Gunman in 2012 mass shooting at Alabama bar gets 30 years

(Reuters) - An Alabama man was sentenced to 30 years in prison after pleading guilty to opening fire in a Tuscaloosa bar during a night-long crime spree in 2012 in which he wounded 17 people, prosecutors said on Monday.

Nathan Van Wilkins, 44, is seen in a handout photo released by the Tuscaloosa Police Department on July 17, 2012. REUTERS/Tuscaloosa Police Department/Handout

Nathan Van Wilkins, 47, shot up the Copper Top bar using what witnesses described as an assault rifle, Tuscaloosa County Chief Deputy District Attorney Jonathan Cross said.

Wilkins’ sentence, including credit for more than two years’ time served, was handed down after he agreed to a plea deal on Friday, Cross said.

“We are very satisfied,” said Cross, who added that Wilkins was due to stand trial on Monday. “It’s always difficult to put witnesses through a trial.

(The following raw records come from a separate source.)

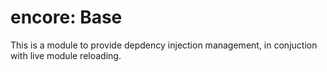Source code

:encore: Base
===

This is a module to provide depdency injection management, in conjuction with live module reloading.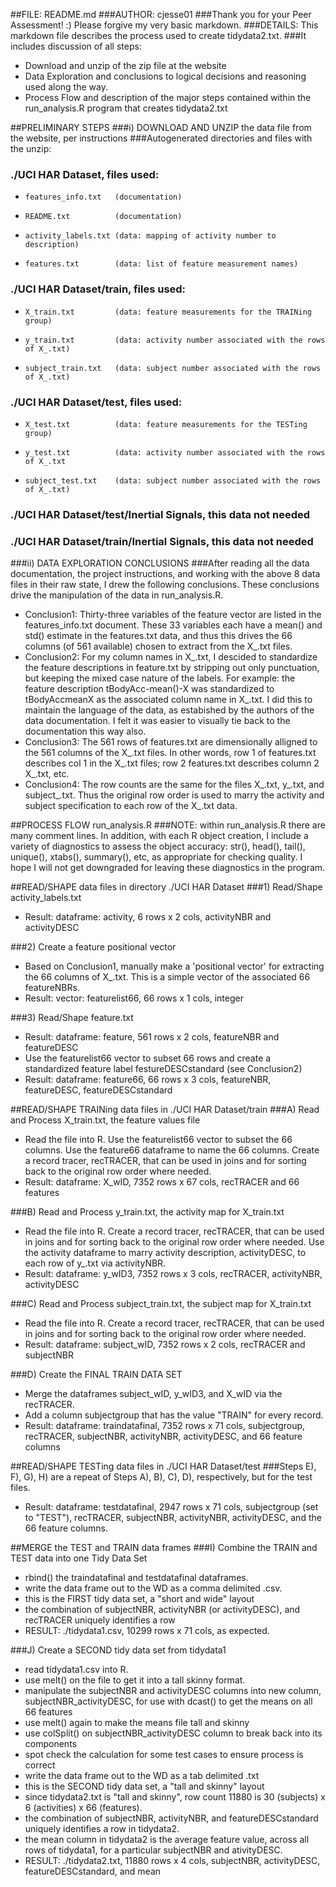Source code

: ##FILE: README.md
###AUTHOR: cjesse01
###Thank you for your Peer Assessment! :) Please forgive my very basic markdown.
###DETAILS: This markdown file describes the process used to create tidydata2.txt. 
###It includes discussion of all steps:
* Download and unzip of the zip file at the website
* Data Exploration and conclusions to logical decisions and reasoning used along the way. 
* Process Flow and description of the major steps contained within the run_analysis.R program that creates tidydata2.txt


##PRELIMINARY STEPS
###i) DOWNLOAD AND UNZIP the data file from the website, per instructions
###Autogenerated directories and files with the unzip:
### ./UCI HAR Dataset, files used:
*     features_info.txt   (documentation)
*     README.txt          (documentation)
*     activity_labels.txt (data: mapping of activity number to description)
*     features.txt        (data: list of feature measurement names)

### ./UCI HAR Dataset/train, files used:
*     X_train.txt         (data: feature measurements for the TRAINing group)
*     y_train.txt         (data: activity number associated with the rows of X_.txt)
*     subject_train.txt   (data: subject number associated with the rows of X_.txt)

### ./UCI HAR Dataset/test, files used:
*     X_test.txt          (data: feature measurements for the TESTing group)
*     y_test.txt          (data: activity number associated with the rows of X_.txt
*     subject_test.txt    (data: subject number associated with the rows of X_.txt)

### ./UCI HAR Dataset/test/Inertial Signals, this data not needed
### ./UCI HAR Dataset/train/Inertial Signals, this data not needed

###ii) DATA EXPLORATION CONCLUSIONS
###After reading all the data documentation, the project instructions, and working with the above 8 data files in their raw state, I drew the following conclusions. These conclusions drive the manipulation of the data in run_analysis.R.
* Conclusion1: Thirty-three variables of the feature vector are listed in the features_info.txt document. These 33 variables each have a mean() and std() estimate in the features.txt data, and thus this drives the 66 columns (of 561 available) chosen to extract from the X_.txt files.
* Conclusion2: For my column names in X_.txt, I descided to standardize the feature descriptions in feature.txt by stripping out only punctuation, but keeping the mixed case nature of the labels. For example:  the feature description tBodyAcc-mean()-X was standardized to tBodyAccmeanX as the associated column name in X_.txt. I did this to maintain the language of the data, as estabished by the authors of the data documentation. I felt it was easier to visually tie back to the documentation this way also.
* Conclusion3: The 561 rows of features.txt are dimensionally alligned to the 561 columns of the X_.txt files.  In other words, row 1 of features.txt describes col 1 in the X_.txt files; row 2 features.txt describes column 2 X_.txt, etc.
* Conclusion4: The row counts are the same for the files X_.txt, y_.txt, and subject_.txt. Thus the original row order is used to marry the activity and subject specification to each row of the X_.txt data.

##PROCESS FLOW run_analysis.R
###NOTE: within run_analysis.R there are many comment lines. In addition, with each R object creation, I include a variety of diagnostics to assess the object accuracy: str(), head(), tail(), unique(), xtabs(), summary(), etc, as appropriate for checking quality. I hope I will not get downgraded for leaving these diagnostics in the program.

##READ/SHAPE data files in directory ./UCI HAR Dataset
###1) Read/Shape activity_labels.txt
* Result: dataframe: activity, 6 rows x 2 cols, activityNBR and activityDESC

###2) Create a feature positional vector
* Based on Conclusion1, manually make a 'positional vector' for extracting the 66 columns of X_.txt.  This is a simple vector of the associated 66 featureNBRs.
* Result: vector: featurelist66, 66 rows x 1 cols, integer

###3) Read/Shape feature.txt
* Result: dataframe: feature, 561 rows x 2 cols, featureNBR and featureDESC
* Use the featurelist66 vector to subset 66 rows and create a standardized feature label festureDESCstandard (see Conclusion2)
* Result: dataframe: feature66, 66 rows x 3 cols, featureNBR, featureDESC, featureDESCstandard
   
   
##READ/SHAPE TRAINing data files in ./UCI HAR Dataset/train
###A) Read and Process X_train.txt, the feature values file
* Read the file into R. Use the featurelist66 vector to subset the 66 columns. Use the feature66 dataframe to name the 66 columns. Create a record tracer, recTRACER, that can be used in joins and for sorting back to the original row order where needed.
* Result: dataframe: X_wID, 7352 rows x 67 cols, recTRACER and 66 features

###B) Read and Process y_train.txt, the activity map for X_train.txt
* Read the file into R. Create a record tracer, recTRACER, that can be used in joins and for sorting back to the original row order where needed. Use the activity dataframe to marry activity description, activityDESC, to each row of y_.txt via activityNBR.
* Result: dataframe: y_wID3,  7352 rows x 3 cols, recTRACER, activityNBR, activityDESC

###C) Read and Process subject_train.txt, the subject map for X_train.txt
* Read the file into R. Create a record tracer, recTRACER, that can be used in joins and for sorting back to the original row order where needed.
* Result: dataframe: subject_wID, 7352 rows x 2 cols, recTRACER and subjectNBR

###D) Create the FINAL TRAIN DATA SET
* Merge the dataframes subject_wID, y_wID3, and X_wID via the recTRACER. 
* Add a column subjectgroup that has the value "TRAIN" for every record.
* Result: dataframe: traindatafinal, 7352 rows x 71 cols, subjectgroup, recTRACER, subjectNBR, activityNBR, activityDESC, and 66 feature columns


##READ/SHAPE TESTing data files in ./UCI HAR Dataset/test
###Steps E), F), G), H) are a repeat of Steps A), B), C), D), respectively, but for the test files.
* Result: dataframe: testdatafinal, 2947 rows x 71 cols, subjectgroup (set to "TEST"), recTRACER, subjectNBR, activityNBR, activityDESC, and the 66 feature columns.

##MERGE the TEST and TRAIN data frames
###I) Combine the TRAIN and TEST data into one Tidy Data Set
* rbind() the traindatafinal and testdatafinal dataframes.
* write the data frame out to the WD as a comma delimited .csv.
* this is the FIRST tidy data set, a "short and wide" layout
* the combination of subjectNBR, activityNBR (or activityDESC), and recTRACER uniquely identifies a row
* RESULT: ./tidydata1.csv, 10299 rows x 71 cols, as expected.

###J) Create a SECOND tidy data set from tidydata1
* read tidydata1.csv into R. 
* use melt() on the file to get it into a tall skinny format.  
* manipulate the subjectNBR and activityDESC columns into new column, subjectNBR_activityDESC, for use with dcast() to get the means on all 66 features
* use melt() again to make the means file tall and skinny
* use colSplit() on subjectNBR_activityDESC column to break back into its components 
* spot check the calculation for some test cases to ensure process is correct
* write the data frame out to the WD as a tab delimited .txt
* this is the SECOND tidy data set, a "tall and skinny" layout
* since tidydata2.txt is "tall and skinny", row count 11880 is 30 (subjects) x 6 (activities) x 66 (features).
* the combination of subjectNBR, activityNBR, and featureDESCstandard uniquely identifies a row in tidydata2. 
* the mean column in tidydata2 is the average feature value, across all rows of tidydata1, for a particular subjectNBR and ativityDESC.
* RESULT: ./tidydata2.txt, 11880 rows x 4 cols, subjectNBR, activityDESC, featureDESCstandard, and mean
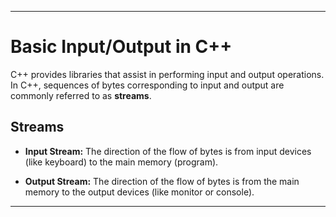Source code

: 
---

# Basic Input/Output in C++

C++ provides libraries that assist in performing input and output operations. In C++, sequences of bytes corresponding to input and output are commonly referred to as **streams**.

## Streams

- **Input Stream:** The direction of the flow of bytes is from input devices (like keyboard) to the main memory (program).
  
- **Output Stream:** The direction of the flow of bytes is from the main memory to the output devices (like monitor or console).

---

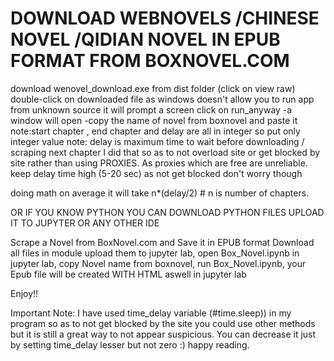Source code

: # DOWNLOAD WEBNOVELS /CHINESE NOVEL /QIDIAN NOVEL IN EPUB FORMAT FROM BOXNOVEL.COM

download wenovel_download.exe from dist folder (click on view raw)
double-click on downloaded file
as windows doesn't allow you to run app from unknown source it will prompt a
screen click on run_anyway
-a window will open
-copy the name of novel from boxnovel and paste it
note:start chapter , end chapter and delay are all in integer so put only integer value
note: delay is maximum time to wait before downloading / scraping next chapter I did that so 
as to not overload site or get blocked by site rather than using PROXIES. As proxies which are free are unreliable. keep delay time high (5-20 sec) as not get blocked don't worry though

doing math on average it will take  n*(delay/2)  # n is number of chapters.

OR IF YOU KNOW PYTHON YOU CAN DOWNLOAD PYTHON FILES UPLOAD IT TO JUPYTER OR ANY OTHER IDE

Scrape a Novel from BoxNovel.com and Save it in EPUB format
Download all files in module upload them to jupyter lab,
open Box_Novel.ipynb in jupyter lab,
copy Novel name from boxnovel,
run Box_Novel.ipynb,
your Epub file will be created WITH HTML aswell in jupyter lab

Enjoy!!

Important Note: I have used time_delay variable (#time.sleep)) in my program so as to not get blocked by the site you could use other methods but it is still a great way to not appear suspicious. You can decrease it just by setting time_delay lesser but not zero :) happy reading.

Him accepting responsibility spares them that.”

The incident began on the evening of July 16, 2012, after Wilkins, fired three months earlier from his job at an oilfield services company, was kicked out of his house after arguing with his girlfriend.

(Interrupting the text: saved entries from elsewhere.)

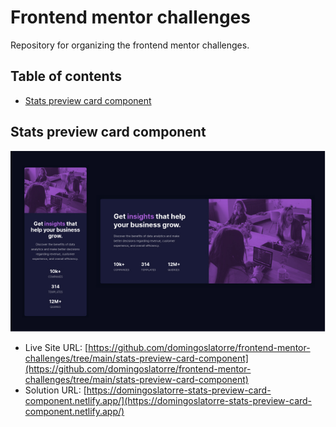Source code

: # Frontend mentor challenges

Repository for organizing the frontend mentor challenges.

## Table of contents

- [Stats preview card component](#stats-preview-card-component)

## Stats preview card component

![](./stats-preview-card-component/docs/screenshot.jpg)

- Live Site URL: [https://github.com/domingoslatorre/frontend-mentor-challenges/tree/main/stats-preview-card-component](https://github.com/domingoslatorre/frontend-mentor-challenges/tree/main/stats-preview-card-component)
- Solution URL: [https://domingoslatorre-stats-preview-card-component.netlify.app/](https://domingoslatorre-stats-preview-card-component.netlify.app/)
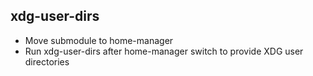 ## xdg-user-dirs
  - Move submodule to home-manager
  - Run xdg-user-dirs after home-manager switch to provide XDG user directories

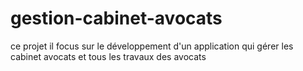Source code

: # gestion-cabinet-avocats
ce projet il focus sur le développement d'un application qui gérer les cabinet avocats et tous les travaux des avocats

After setting a former supervisor’s company truck on fire, he shot and wounded a man in front of a house, then went to the Copper Top bar, where he opened fire, wounding 16 people inside, Cross said.

Early the next morning, Wilkins set fire to the headquarters of his former employer, Capstone Oilfield Services, before surrendering to police, Cross said.

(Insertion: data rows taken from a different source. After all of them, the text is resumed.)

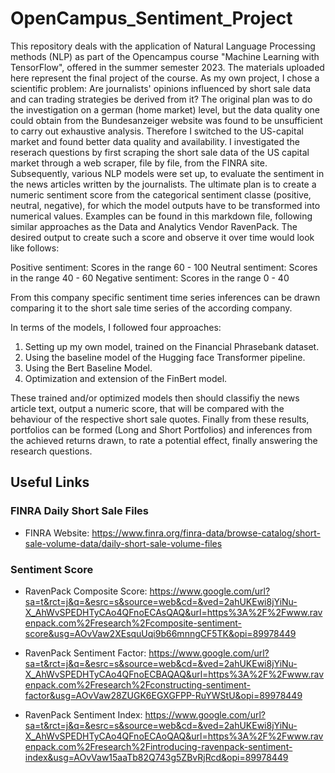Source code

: # OpenCampus_Sentiment_Project

This repository deals with the application of Natural Language Processing methods (NLP) as part of the Opencampus course "Machine Learning with TensorFlow", offered in the summer semester 2023. The materials uploaded here represent the final project of the course. 
As my own project, I chose a scientific problem: Are journalists' opinions influenced by short sale data and can trading strategies be derived from it?
The original plan was to do the investigation on a german (home market) level, but the data quality one could obtain from the Bundesanzeiger website was found to be unsufficient to carry out exhaustive analysis. Therefore I switched to the US-capital market and found better data quality and availability.
I investigated the reserach questions by first scraping the short sale data of the US capital market through a web scraper, file by file, from the FINRA site. 
Subsequently, various NLP models were set up, to evaluate the sentiment in the news articles written by the journalists. The ultimate plan is to create a numeric sentiment score from the categorical sentiment classe (positive, neutral, negative), for which the model outputs have to be transformed into numerical values. 
Examples can be found in this markdown file, following similar approaches as the Data and Analytics Vendor RavenPack.
The desired output to create such a score and observe it over time would look like follows:

Positive sentiment: Scores in the range 60 - 100
Neutral sentiment: Scores in the range 40 - 60
Negative sentiment: Scores in the range 0 - 40

From this company specific sentiment time series inferences can be drawn comparing it to the short sale time series of the according company.

In terms of the models, I followed four approaches:

1) Setting up my own model, trained on the Financial Phrasebank dataset.
2) Using the baseline model of the Hugging face Transformer pipeline.
3) Using the Bert Baseline Model.
4) Optimization and extension of the FinBert model.

These trained and/or optimized models then should classifiy the news article text, output a numeric score, that will be compared with the behaviour of the respective short sale quotes. Finally from these results, portfolios can be formed (Long and Short Portfolios) and inferences from the achieved returns drawn, to rate a potential effect, finally answering the research questions.
## Useful Links
### FINRA Daily Short Sale Files
* FINRA Website: https://www.finra.org/finra-data/browse-catalog/short-sale-volume-data/daily-short-sale-volume-files

### Sentiment Score
* RavenPack Composite Score: https://www.google.com/url?sa=t&rct=j&q=&esrc=s&source=web&cd=&ved=2ahUKEwi8jYiNu-X_AhWvSPEDHTyCAo4QFnoECAsQAQ&url=https%3A%2F%2Fwww.ravenpack.com%2Fresearch%2Fcomposite-sentiment-score&usg=AOvVaw2XEsquUqi9b66mnngCF5TK&opi=89978449

* RavenPack Sentiment Factor: https://www.google.com/url?sa=t&rct=j&q=&esrc=s&source=web&cd=&ved=2ahUKEwi8jYiNu-X_AhWvSPEDHTyCAo4QFnoECBAQAQ&url=https%3A%2F%2Fwww.ravenpack.com%2Fresearch%2Fconstructing-sentiment-factor&usg=AOvVaw28ZUGK6EGXGFPP-RuYWStU&opi=89978449

* RavenPack Sentiment Index: https://www.google.com/url?sa=t&rct=j&q=&esrc=s&source=web&cd=&ved=2ahUKEwi8jYiNu-X_AhWvSPEDHTyCAo4QFnoECAoQAQ&url=https%3A%2F%2Fwww.ravenpack.com%2Fresearch%2Fintroducing-ravenpack-sentiment-index&usg=AOvVaw15aaTb82Q743g5ZBvRjRcd&opi=89978449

Wilkins pleaded guilty to five counts of attempted murder, 10 counts of second-degree assault and one count of arson, with 52 other charges dropped as part of a deal with prosecutors.

Had he stood trial, he faced a maximum life sentence, which is treated by Alabama’s parole board as 30 years, Cross said. He will be eligible for parole after 15 years, the prosecutor added.

Wilkins’ attorney, Joseph Van Heest, did not immediately respond to a message seeking comment.